Public domain, via Wikimedia Commons

The practical twist: stop the wrist from the outside

The real change of perspective came in the mid-nineteenth century, when Karl von Vierordt demonstrated that there was no need to see blood: just stop your wrist. If sufficient pressure is applied to an artery (typically the wrist) from the outside, the flow stops, demonstrating that pressure can be estimated by applying external back pressure to the artery. And the pressure needed to do so is linked to that which the blood exerts from the inside. It’s a simple idea, but a very good one. Blood pressure is no longer measured “inside” the body, but “against” the body.

The first non-invasive sphygmomanometer

Karl Samuel Ritter von Basch works on this intuition. His instrument, introduced in the 1880s, is the first clinically usable sphygmomanometer. He doesn’t have the bracelet we know yet: he uses one small sphere filled with water resting on the radial artery of the wrist. The sphere is connected to a pressure gauge. The pressure increases until the pulse is no longer perceptiblethat is, until you can no longer feel the wave of blood pulsating in the artery under your fingers.

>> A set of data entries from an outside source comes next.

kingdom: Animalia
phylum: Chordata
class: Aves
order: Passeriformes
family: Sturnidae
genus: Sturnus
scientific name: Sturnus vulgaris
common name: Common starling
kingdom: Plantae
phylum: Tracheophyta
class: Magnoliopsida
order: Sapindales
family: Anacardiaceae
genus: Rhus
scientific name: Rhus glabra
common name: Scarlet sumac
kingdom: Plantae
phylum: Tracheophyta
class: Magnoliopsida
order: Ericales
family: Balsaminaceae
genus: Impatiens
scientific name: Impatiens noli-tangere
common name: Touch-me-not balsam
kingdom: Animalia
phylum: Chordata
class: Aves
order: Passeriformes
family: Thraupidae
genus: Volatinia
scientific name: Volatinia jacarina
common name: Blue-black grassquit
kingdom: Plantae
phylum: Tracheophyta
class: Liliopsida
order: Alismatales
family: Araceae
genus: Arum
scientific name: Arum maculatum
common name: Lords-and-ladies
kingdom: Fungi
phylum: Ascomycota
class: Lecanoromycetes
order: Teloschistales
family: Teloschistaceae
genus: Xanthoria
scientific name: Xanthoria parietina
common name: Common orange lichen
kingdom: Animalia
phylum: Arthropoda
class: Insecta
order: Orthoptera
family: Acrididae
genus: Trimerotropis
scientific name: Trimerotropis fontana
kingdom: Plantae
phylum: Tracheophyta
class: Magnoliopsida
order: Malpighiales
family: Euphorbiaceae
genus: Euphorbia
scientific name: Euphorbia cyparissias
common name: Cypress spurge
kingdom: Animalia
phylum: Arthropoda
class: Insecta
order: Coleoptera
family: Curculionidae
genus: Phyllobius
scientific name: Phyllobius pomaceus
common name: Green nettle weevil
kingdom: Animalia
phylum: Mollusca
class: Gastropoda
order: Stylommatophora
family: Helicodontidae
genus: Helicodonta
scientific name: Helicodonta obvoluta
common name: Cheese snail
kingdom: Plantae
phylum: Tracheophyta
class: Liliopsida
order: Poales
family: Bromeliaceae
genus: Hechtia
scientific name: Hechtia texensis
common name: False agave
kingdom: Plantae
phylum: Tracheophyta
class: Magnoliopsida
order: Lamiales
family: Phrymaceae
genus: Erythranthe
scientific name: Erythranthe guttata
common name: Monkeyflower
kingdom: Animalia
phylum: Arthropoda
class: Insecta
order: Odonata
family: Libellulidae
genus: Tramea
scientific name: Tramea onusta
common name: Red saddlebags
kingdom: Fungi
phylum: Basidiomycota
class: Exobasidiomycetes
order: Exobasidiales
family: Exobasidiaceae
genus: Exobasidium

At that moment the flow is temporarily interrupted by external pressurewhich is slowly reduced until it reappears. The value read at that moment corresponds to the systolic pressure. “Systolic” means the maximum pressure, the one exerted when the heart contracts (or to be more precise, when the left ventricle contracts). Von Basch does not measure the minimum (diastolic), but introduces the measurement of blood pressure palpation and lays the foundation for everything that comes after.

The introduction of the bracelet and the shape we know today

In 1896 Scipione Riva-Rocci introduced the decisive element: the inflatable cuff that wraps around the entire arm. The principle remains the same, but the distribution of force changes. A single point is no longer compressed, the brachial artery is compressed uniformly. The pressure gauge is mercury, inflation takes place with a pump and the reading is more stable.

Here too the measurement is palpatory: you feel the pulsation and observe when it disappears. Once again only the systolic pressure is obtained. But the tool is simple, repeatable, transportable. That’s why it spreads rapidly throughout the world.

From palpation to mechanical signals

In late nineteenth-century devices, such as the one described by Hill and Barnard, the pressure of the cuff was read via an index connected to a aneroid manometeri.e. mercury-free, based on a metal membrane that deforms with pressure.

Hill and Barnard blood pressure monitor
Hill and Barnard introduced a metal membrane that deformed with pressure, allowing measurement even through measurable mechanical signals.

During the slow deflation, the indicator began to oscillate as blood began to flow again in the compressed artery. According to some descriptions, the appearance of oscillations indicated systolic pressure, while the transition from large oscillations to smaller oscillations was associated with diastolic pressure, but the real distinction between these two signals will come a little later. Hill and Barnard’s approach, however, marked an important transition: the measurement no longer depended only on palpation of the pulse, but on observable mechanical signals.

The sounds of the sphygmomanometer

The final piece comes in 1905, when Nikolaj Korotkoff notices that, as the cuff deflates, bubbles appear in the artery noises, whose identification allowed him to distinguish the two blood pressure thresholds more reliably. Those sounds arise from the turbulent flow of blood that starts flowing again. The first sound you hear corresponds to systolic. Their disappearance indicates the pressure diastolic, that is, the minimum pressure between one beat and another. From that moment the sphygmomanometer becomes a complete instrument as we know it today.